# What is expected:
The required output is a copy of each line in the material below that includes "Intendente".
[Exercise data Boundary: Start]
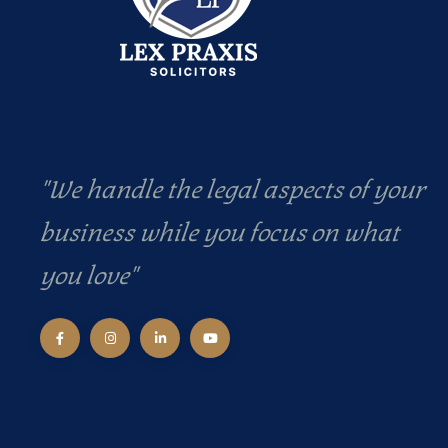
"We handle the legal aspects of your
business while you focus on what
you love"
[Exercise data Boundary: End]
[Exercise data Boundary: Start]
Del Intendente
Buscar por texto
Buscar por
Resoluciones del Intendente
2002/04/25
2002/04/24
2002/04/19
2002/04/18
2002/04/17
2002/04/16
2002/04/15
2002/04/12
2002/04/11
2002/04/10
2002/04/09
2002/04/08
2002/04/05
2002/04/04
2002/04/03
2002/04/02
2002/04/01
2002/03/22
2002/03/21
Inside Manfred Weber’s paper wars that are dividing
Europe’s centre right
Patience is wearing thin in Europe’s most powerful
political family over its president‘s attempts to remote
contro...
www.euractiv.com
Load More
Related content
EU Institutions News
[Exercise data Boundary: End]
# Answer to this exercise:
Del Intendente
Resoluciones del Intendente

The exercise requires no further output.